*** Opening of THE INPUT ***

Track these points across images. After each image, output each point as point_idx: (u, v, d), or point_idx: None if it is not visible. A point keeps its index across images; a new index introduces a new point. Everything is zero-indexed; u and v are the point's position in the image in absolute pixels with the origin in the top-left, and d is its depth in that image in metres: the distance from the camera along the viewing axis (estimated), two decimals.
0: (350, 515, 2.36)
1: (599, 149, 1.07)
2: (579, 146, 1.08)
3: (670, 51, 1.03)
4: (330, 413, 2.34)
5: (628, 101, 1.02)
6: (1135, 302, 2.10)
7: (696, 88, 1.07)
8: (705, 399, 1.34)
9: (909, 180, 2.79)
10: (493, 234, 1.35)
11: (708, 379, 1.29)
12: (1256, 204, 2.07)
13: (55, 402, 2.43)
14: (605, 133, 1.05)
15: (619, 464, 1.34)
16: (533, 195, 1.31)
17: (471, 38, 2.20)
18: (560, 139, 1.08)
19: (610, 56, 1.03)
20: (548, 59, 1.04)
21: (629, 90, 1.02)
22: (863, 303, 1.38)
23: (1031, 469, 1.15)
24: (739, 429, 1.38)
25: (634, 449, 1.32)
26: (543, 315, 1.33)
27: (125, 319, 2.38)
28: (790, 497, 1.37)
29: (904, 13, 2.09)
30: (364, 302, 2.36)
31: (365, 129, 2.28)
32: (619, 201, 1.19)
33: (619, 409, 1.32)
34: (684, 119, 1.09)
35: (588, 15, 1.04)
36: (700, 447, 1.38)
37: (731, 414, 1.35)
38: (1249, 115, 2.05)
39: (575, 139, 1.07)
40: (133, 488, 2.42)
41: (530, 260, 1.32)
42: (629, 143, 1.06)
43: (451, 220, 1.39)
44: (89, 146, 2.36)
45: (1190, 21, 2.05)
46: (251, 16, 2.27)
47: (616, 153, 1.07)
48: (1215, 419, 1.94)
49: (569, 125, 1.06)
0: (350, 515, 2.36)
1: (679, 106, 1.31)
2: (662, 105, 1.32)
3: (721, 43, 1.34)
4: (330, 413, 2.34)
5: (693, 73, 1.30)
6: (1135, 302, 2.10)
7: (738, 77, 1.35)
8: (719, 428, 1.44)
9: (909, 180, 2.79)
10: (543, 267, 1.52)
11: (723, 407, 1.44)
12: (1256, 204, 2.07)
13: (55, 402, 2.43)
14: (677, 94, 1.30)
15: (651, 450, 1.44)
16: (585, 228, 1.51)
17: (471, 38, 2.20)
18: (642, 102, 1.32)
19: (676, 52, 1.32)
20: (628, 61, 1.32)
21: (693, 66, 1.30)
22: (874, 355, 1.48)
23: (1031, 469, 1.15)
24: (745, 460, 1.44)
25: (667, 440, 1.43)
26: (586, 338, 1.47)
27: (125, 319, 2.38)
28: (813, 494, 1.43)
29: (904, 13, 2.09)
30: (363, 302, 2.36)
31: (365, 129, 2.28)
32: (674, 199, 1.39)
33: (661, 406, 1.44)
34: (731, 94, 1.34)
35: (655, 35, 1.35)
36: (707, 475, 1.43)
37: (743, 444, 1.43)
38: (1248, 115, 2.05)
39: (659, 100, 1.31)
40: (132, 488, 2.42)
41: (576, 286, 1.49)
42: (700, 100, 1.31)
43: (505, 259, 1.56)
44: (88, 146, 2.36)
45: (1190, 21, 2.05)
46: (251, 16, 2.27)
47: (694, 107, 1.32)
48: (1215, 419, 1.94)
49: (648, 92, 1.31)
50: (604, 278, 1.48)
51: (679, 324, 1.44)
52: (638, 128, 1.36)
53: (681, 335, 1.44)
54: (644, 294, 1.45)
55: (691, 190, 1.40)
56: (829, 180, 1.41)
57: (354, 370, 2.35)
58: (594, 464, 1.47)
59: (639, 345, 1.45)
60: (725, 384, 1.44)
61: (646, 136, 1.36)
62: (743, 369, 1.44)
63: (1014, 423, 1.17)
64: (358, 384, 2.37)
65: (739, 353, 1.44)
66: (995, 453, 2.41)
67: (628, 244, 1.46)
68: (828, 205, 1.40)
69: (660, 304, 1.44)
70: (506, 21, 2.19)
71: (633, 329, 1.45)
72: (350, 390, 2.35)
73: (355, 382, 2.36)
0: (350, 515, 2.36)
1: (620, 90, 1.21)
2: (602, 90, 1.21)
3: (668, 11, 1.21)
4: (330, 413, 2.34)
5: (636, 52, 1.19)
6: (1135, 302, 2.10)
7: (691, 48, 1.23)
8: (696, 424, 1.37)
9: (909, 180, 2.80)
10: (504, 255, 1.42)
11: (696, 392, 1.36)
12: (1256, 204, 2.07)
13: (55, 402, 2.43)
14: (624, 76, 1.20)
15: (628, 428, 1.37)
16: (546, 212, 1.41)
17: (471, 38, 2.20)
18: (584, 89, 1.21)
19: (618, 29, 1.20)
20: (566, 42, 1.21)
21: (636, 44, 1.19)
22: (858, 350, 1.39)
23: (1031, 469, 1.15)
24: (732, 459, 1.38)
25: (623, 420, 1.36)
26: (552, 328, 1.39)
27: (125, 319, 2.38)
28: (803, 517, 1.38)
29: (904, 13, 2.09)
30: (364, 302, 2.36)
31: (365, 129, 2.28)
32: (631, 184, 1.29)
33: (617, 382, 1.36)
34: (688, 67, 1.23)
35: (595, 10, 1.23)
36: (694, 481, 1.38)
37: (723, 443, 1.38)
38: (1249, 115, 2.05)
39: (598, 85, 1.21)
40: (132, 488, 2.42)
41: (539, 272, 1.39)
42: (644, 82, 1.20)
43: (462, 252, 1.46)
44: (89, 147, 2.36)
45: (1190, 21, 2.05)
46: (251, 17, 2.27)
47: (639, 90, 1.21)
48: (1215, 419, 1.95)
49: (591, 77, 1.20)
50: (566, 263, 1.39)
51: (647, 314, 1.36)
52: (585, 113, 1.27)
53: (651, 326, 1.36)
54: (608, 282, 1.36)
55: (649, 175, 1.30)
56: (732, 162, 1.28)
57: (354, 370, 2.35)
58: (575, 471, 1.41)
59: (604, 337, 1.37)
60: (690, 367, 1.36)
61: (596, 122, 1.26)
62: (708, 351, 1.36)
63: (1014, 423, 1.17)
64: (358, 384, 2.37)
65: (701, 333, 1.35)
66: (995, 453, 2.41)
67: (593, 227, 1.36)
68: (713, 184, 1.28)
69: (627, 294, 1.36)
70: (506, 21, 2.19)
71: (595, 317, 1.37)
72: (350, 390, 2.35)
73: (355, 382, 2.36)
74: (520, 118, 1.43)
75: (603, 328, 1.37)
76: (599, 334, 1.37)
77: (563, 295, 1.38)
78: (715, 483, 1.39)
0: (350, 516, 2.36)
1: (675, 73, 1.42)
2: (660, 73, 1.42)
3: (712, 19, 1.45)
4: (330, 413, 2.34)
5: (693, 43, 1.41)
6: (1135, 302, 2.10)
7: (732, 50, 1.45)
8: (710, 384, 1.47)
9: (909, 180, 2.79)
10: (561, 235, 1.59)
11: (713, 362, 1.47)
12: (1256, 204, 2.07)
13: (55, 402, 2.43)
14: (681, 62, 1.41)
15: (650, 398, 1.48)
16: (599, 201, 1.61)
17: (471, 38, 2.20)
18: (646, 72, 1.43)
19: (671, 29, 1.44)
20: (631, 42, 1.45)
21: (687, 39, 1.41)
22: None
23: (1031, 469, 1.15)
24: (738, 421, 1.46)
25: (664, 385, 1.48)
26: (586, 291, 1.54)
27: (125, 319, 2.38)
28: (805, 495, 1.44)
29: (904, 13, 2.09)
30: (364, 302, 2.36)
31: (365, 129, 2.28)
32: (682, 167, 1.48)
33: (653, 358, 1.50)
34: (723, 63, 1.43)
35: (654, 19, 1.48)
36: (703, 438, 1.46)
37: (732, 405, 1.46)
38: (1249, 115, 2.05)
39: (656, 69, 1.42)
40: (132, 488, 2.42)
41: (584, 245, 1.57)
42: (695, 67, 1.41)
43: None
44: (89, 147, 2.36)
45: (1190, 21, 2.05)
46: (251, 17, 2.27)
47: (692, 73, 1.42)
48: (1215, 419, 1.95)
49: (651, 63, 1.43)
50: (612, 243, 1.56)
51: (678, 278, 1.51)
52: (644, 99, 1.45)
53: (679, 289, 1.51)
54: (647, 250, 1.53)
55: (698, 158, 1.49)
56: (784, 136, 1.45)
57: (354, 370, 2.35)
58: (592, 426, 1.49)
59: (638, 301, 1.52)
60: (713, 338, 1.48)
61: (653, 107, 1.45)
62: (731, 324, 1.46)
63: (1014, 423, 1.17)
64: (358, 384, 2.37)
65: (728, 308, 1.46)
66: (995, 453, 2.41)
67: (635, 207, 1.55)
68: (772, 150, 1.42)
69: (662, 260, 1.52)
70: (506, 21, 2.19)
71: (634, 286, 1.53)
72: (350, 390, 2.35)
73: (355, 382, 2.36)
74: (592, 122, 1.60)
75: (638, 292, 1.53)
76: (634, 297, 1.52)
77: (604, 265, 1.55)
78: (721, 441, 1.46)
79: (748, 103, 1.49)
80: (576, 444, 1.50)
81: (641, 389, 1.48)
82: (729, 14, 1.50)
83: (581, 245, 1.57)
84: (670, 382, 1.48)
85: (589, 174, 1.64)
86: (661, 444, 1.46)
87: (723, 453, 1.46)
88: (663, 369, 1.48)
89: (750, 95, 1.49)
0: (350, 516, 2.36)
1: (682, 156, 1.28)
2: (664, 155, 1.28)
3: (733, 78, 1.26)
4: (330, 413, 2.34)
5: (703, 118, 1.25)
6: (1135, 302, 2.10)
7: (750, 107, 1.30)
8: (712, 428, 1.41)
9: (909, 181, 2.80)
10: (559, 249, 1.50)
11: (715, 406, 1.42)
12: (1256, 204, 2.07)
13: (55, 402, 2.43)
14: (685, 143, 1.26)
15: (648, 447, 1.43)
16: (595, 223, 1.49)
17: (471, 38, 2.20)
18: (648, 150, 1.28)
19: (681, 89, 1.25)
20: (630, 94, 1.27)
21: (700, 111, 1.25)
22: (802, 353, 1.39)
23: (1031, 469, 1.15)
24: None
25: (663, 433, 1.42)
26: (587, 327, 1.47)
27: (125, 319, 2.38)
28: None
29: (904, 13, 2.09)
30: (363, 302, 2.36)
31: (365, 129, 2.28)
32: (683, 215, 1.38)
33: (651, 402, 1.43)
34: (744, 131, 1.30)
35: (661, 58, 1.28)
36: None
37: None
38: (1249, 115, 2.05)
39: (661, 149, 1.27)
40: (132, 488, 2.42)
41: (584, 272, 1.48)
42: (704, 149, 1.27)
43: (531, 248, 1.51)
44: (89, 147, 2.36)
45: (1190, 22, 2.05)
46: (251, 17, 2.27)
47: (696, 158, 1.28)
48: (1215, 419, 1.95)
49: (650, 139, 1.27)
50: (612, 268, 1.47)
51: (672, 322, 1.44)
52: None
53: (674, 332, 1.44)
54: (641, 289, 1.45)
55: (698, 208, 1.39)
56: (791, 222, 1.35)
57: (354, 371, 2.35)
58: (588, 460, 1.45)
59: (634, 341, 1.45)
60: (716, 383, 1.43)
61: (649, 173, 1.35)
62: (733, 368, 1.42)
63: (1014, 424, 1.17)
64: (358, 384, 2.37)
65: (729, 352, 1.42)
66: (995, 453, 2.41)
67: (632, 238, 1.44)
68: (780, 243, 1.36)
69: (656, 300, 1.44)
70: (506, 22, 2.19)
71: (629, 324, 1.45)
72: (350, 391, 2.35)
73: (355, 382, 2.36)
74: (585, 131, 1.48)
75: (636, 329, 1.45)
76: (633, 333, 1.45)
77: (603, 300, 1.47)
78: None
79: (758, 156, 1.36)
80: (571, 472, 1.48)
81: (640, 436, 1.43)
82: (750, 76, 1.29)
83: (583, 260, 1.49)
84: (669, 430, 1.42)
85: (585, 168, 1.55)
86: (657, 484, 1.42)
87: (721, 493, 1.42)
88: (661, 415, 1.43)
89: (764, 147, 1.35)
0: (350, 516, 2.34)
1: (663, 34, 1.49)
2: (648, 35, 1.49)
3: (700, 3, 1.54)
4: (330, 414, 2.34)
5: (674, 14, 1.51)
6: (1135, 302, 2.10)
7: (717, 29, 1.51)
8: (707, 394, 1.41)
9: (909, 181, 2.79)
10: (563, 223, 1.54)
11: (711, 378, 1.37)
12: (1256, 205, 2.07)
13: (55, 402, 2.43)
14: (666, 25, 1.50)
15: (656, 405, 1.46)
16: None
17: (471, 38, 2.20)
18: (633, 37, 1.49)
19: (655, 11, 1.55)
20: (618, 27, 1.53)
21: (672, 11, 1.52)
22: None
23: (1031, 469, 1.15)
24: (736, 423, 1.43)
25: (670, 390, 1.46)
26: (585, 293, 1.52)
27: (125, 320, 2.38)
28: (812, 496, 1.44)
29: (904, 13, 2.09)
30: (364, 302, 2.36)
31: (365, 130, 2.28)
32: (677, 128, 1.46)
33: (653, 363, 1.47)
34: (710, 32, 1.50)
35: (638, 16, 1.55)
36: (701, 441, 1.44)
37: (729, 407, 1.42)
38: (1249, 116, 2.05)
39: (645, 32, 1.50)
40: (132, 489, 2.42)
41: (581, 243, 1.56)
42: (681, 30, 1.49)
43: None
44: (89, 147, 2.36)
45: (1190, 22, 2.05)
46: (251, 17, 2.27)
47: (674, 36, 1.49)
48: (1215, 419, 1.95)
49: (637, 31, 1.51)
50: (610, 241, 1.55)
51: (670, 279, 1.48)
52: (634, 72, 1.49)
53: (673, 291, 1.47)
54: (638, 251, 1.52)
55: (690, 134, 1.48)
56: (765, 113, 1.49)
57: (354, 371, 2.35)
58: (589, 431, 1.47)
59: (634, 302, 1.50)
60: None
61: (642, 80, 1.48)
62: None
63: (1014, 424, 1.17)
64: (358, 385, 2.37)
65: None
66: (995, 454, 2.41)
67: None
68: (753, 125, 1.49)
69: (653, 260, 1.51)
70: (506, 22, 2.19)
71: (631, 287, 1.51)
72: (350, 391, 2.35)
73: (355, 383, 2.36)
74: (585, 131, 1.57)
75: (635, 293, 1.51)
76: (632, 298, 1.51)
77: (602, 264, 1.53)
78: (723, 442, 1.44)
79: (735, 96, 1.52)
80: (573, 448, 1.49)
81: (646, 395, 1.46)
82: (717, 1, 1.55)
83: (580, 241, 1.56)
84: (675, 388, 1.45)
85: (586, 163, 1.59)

*** Close of THE INPUT ***

HOW TO COMPLETE THIS TASK> From the entries above, give again exactly the lines running from the line with "10: (493, 234, 1.35)" to the line with "52: (638, 128, 1.36)"; include both of those lines.

FINISHED EXERCISE>
10: (493, 234, 1.35)
11: (708, 379, 1.29)
12: (1256, 204, 2.07)
13: (55, 402, 2.43)
14: (605, 133, 1.05)
15: (619, 464, 1.34)
16: (533, 195, 1.31)
17: (471, 38, 2.20)
18: (560, 139, 1.08)
19: (610, 56, 1.03)
20: (548, 59, 1.04)
21: (629, 90, 1.02)
22: (863, 303, 1.38)
23: (1031, 469, 1.15)
24: (739, 429, 1.38)
25: (634, 449, 1.32)
26: (543, 315, 1.33)
27: (125, 319, 2.38)
28: (790, 497, 1.37)
29: (904, 13, 2.09)
30: (364, 302, 2.36)
31: (365, 129, 2.28)
32: (619, 201, 1.19)
33: (619, 409, 1.32)
34: (684, 119, 1.09)
35: (588, 15, 1.04)
36: (700, 447, 1.38)
37: (731, 414, 1.35)
38: (1249, 115, 2.05)
39: (575, 139, 1.07)
40: (133, 488, 2.42)
41: (530, 260, 1.32)
42: (629, 143, 1.06)
43: (451, 220, 1.39)
44: (89, 146, 2.36)
45: (1190, 21, 2.05)
46: (251, 16, 2.27)
47: (616, 153, 1.07)
48: (1215, 419, 1.94)
49: (569, 125, 1.06)
0: (350, 515, 2.36)
1: (679, 106, 1.31)
2: (662, 105, 1.32)
3: (721, 43, 1.34)
4: (330, 413, 2.34)
5: (693, 73, 1.30)
6: (1135, 302, 2.10)
7: (738, 77, 1.35)
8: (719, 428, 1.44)
9: (909, 180, 2.79)
10: (543, 267, 1.52)
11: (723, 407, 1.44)
12: (1256, 204, 2.07)
13: (55, 402, 2.43)
14: (677, 94, 1.30)
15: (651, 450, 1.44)
16: (585, 228, 1.51)
17: (471, 38, 2.20)
18: (642, 102, 1.32)
19: (676, 52, 1.32)
20: (628, 61, 1.32)
21: (693, 66, 1.30)
22: (874, 355, 1.48)
23: (1031, 469, 1.15)
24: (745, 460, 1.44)
25: (667, 440, 1.43)
26: (586, 338, 1.47)
27: (125, 319, 2.38)
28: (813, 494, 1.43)
29: (904, 13, 2.09)
30: (363, 302, 2.36)
31: (365, 129, 2.28)
32: (674, 199, 1.39)
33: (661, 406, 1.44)
34: (731, 94, 1.34)
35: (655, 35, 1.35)
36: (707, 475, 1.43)
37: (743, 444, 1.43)
38: (1248, 115, 2.05)
39: (659, 100, 1.31)
40: (132, 488, 2.42)
41: (576, 286, 1.49)
42: (700, 100, 1.31)
43: (505, 259, 1.56)
44: (88, 146, 2.36)
45: (1190, 21, 2.05)
46: (251, 16, 2.27)
47: (694, 107, 1.32)
48: (1215, 419, 1.94)
49: (648, 92, 1.31)
50: (604, 278, 1.48)
51: (679, 324, 1.44)
52: (638, 128, 1.36)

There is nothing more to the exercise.